> _EXERCISE AIM_: Lay out the records from the line with "kingdom: Animalia" to the line with "scientific name: Pterourus glaucus", both included, as a JSON list of strings with one string per line and no blank lines.

> _EXTRACTED MATERIAL_:
[start]
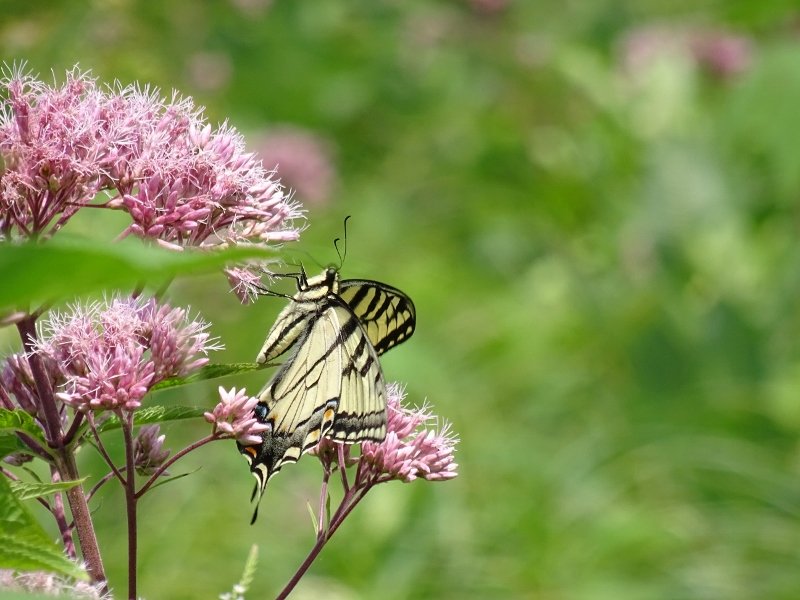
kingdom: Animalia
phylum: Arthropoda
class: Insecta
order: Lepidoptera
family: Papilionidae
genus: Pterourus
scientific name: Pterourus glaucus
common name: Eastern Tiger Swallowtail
[end]
[start]
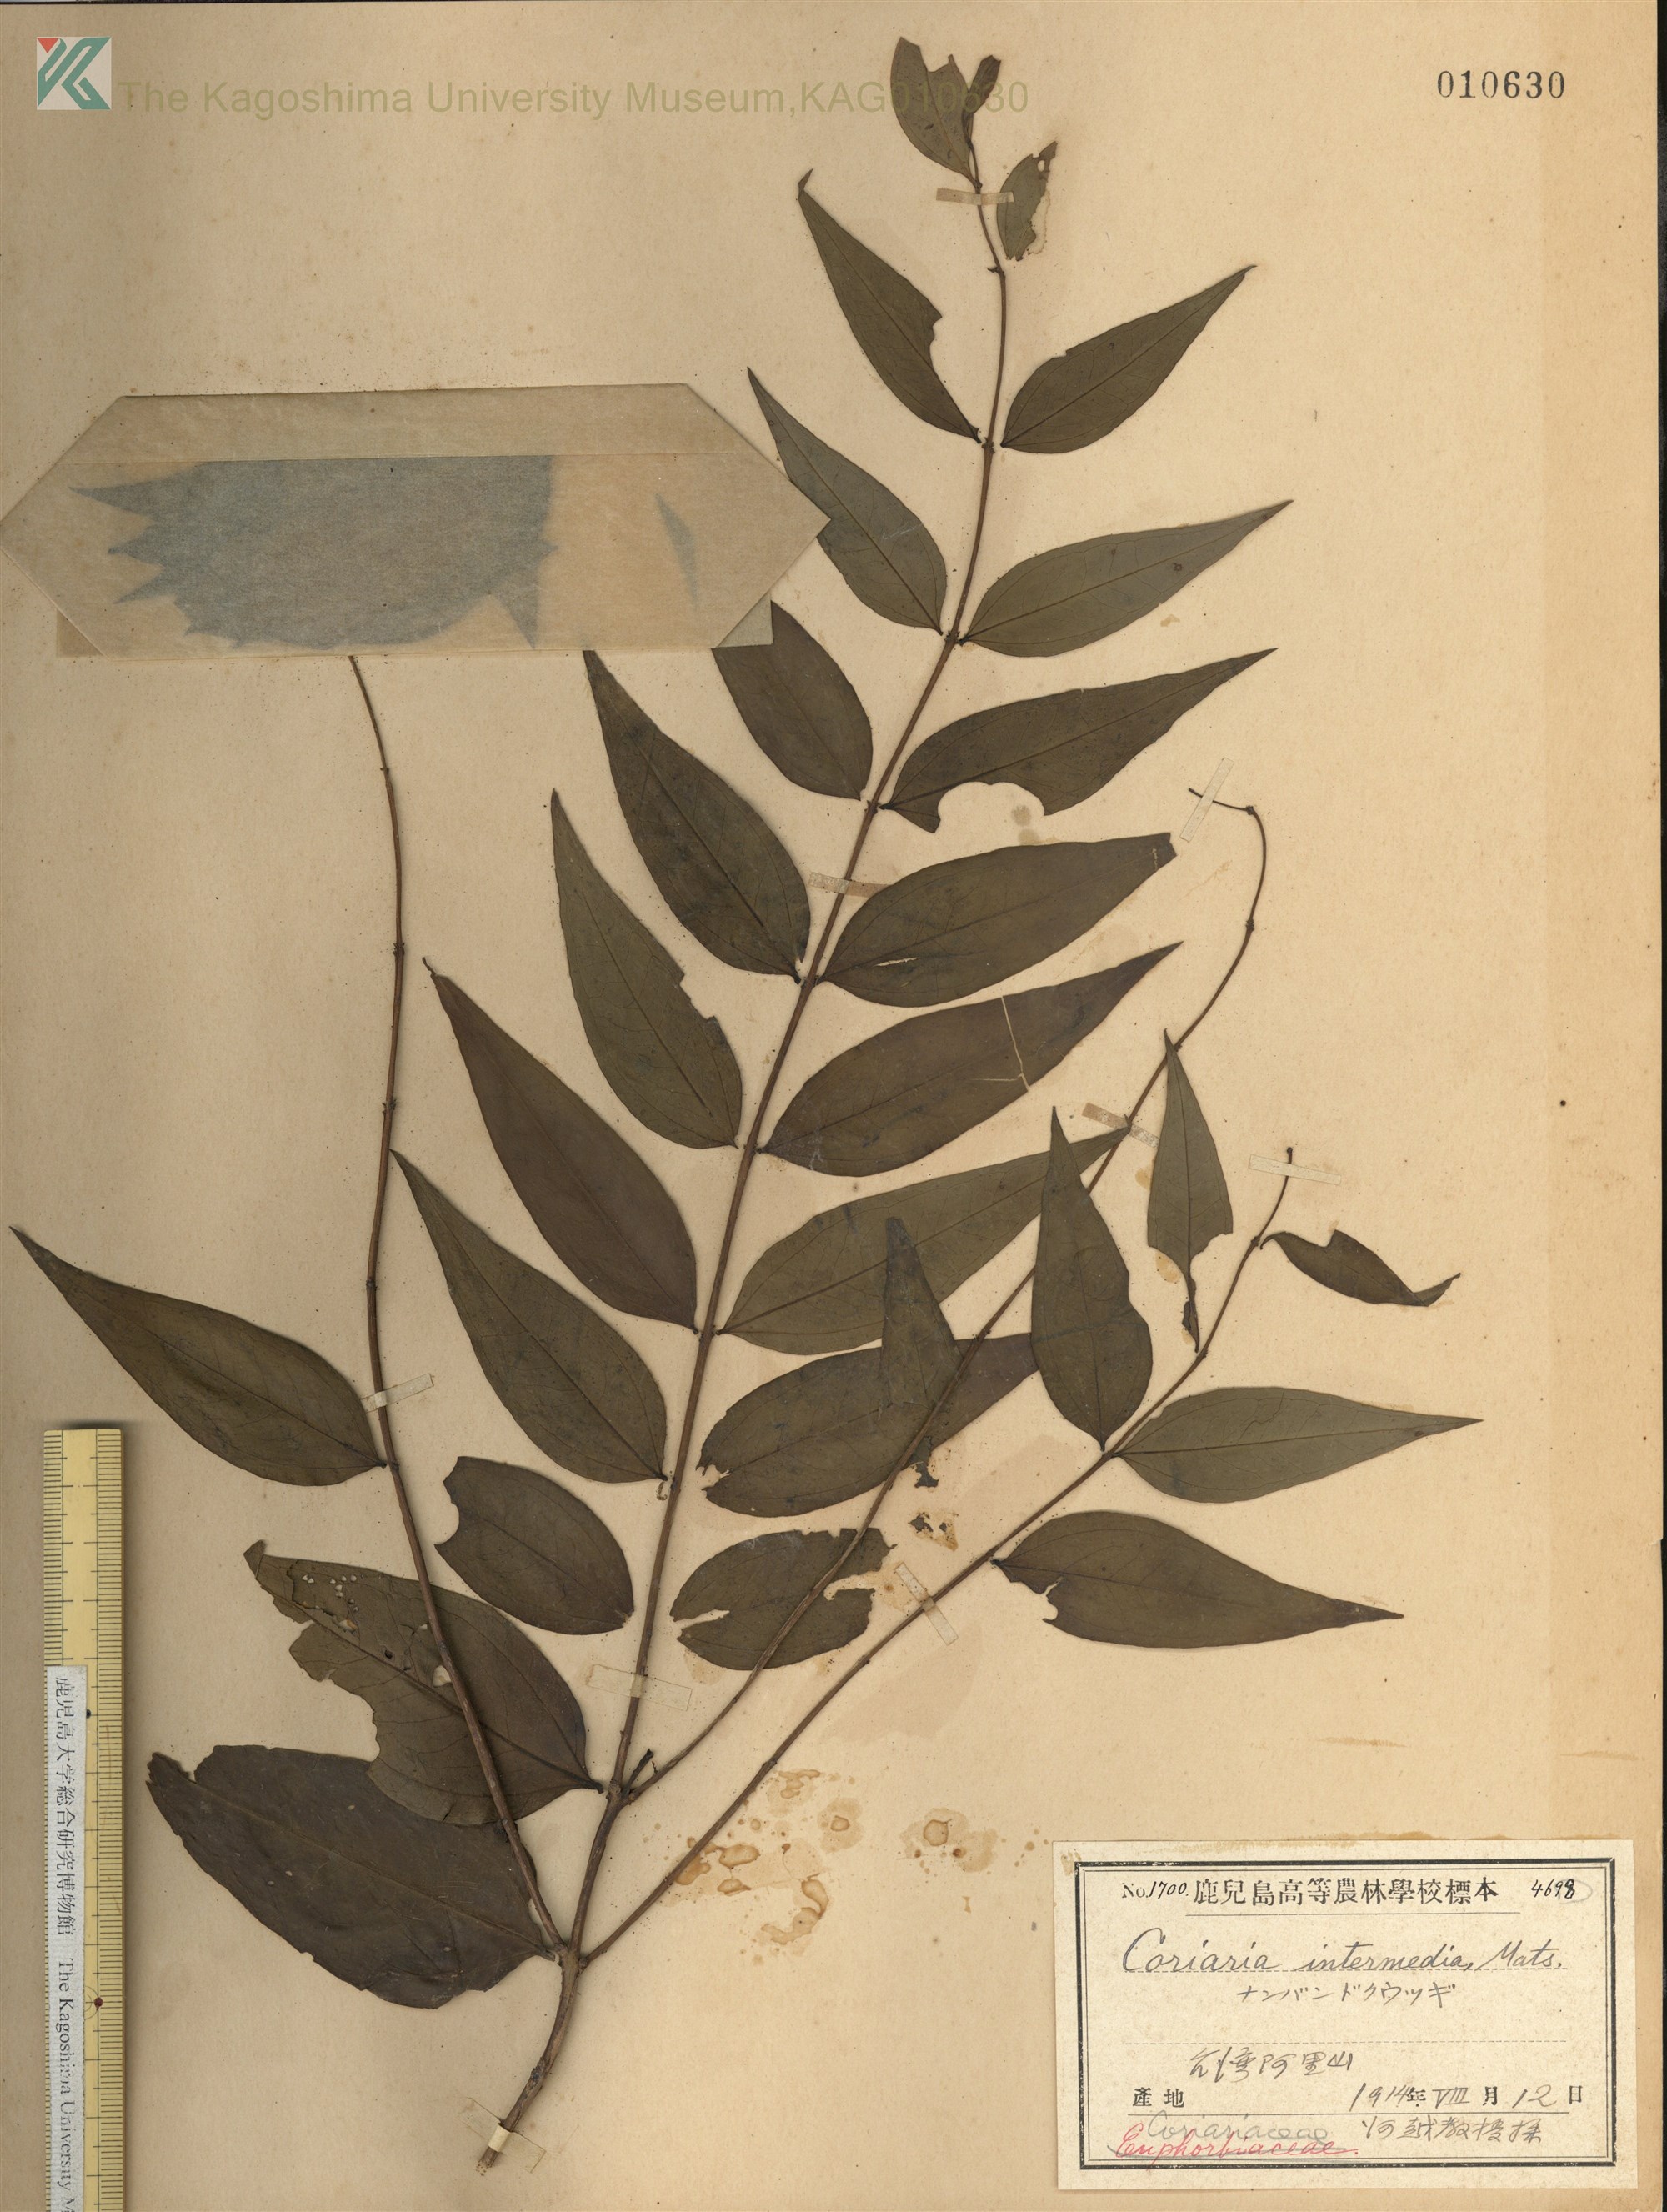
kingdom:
[end]
> _THE REPLY_:
[
  "kingdom: Animalia",
  "phylum: Arthropoda",
  "class: Insecta",
  "order: Lepidoptera",
  "family: Papilionidae",
  "genus: Pterourus",
  "scientific name: Pterourus glaucus"
]